Users shouldn't have to search around to find out what the game's premise is,
and what the gameplay is like.

Also, I may be a stickler for grammar, but I'm sure there are others who
notice that "To celebrate the launch of our RainbowNinja iPhone Video Game."
isn't a proper sentence, and has incorrect capitalisation. Get a few trusted
people to proofread your copy before publishing it.

------
satyajit
What's your take on Facebook app development, from the monetization pt of
view. Also, I would like to further talk to you about these offline. Can you
please email me (address in profile).

------
psyklic
You may want to study how Facebook Applications marketed themselves and the
many ad networks that have evolved specifically for them.

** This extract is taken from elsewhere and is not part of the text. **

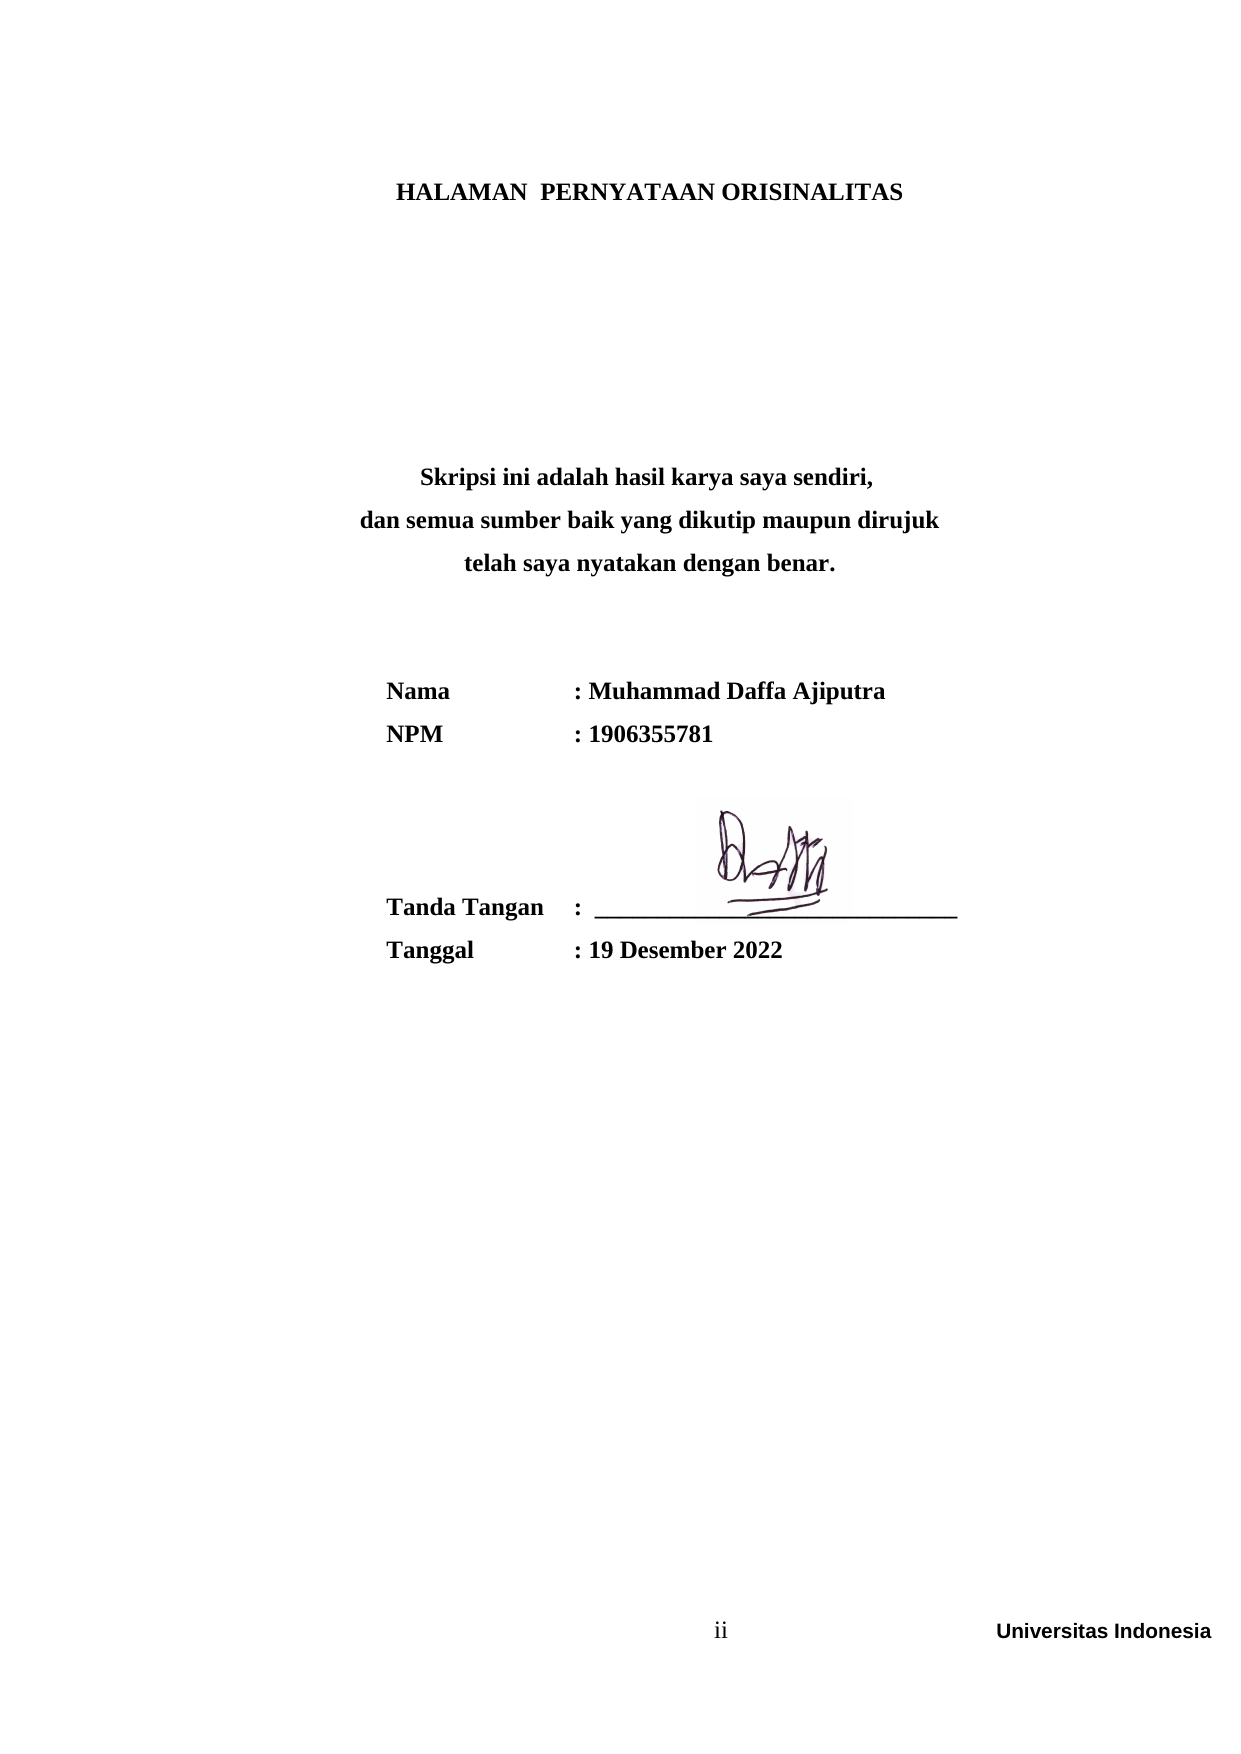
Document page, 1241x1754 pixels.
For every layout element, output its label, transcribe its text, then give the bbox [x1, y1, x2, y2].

Unfortunately, the Facebook App market is inundated with new apps, and to date
I don't believe that there exists a good marketing strategy for newcomers. In
fact, I believe that some categories of apps simply will not catch on no
matter how much they are marketed, e.g. those which require a purchase.

Best of luck!

------
alaskamiller
Facebook marketing was the same way. During the platform release last summer
most of the advertising cash came from other Facebook apps that wanted ad
placement. By now that sort of ponzi scheme has died off; the gold rush's
over.

Coudal has run the Deck for about 4 years now. Their premium CPMs comes from
the fact that the majority of their site partners are high quality and run
little or no advertisement at all to begin with. Line up a couple fly-by-night
iPhone review sites running on WordPress.com and it's highly doubtful you'll
get the same result; doubtful many will even give you exclusivity when
properly spec-ed AdSense can make money too. Do you have enough cash to get
AppleInsider.com, MacNN.com, or MacRumors.com's attention to custom design
campaigns with you?

Have you considered talking to the handful of established iPhone advertising
networks available? Medialets.com? AdMob.com? PurpleTalk.com?

EDIT: Looking at your site, have you considered starting your marketing
domination with the website? An explanation of what the game is foremost,
iTunes links, more focus on the screenshots, the $500 challenge, and
everything? You can fit all that content onto a single page instead of this
awkward ascending news style. Even a title tag might go a long way.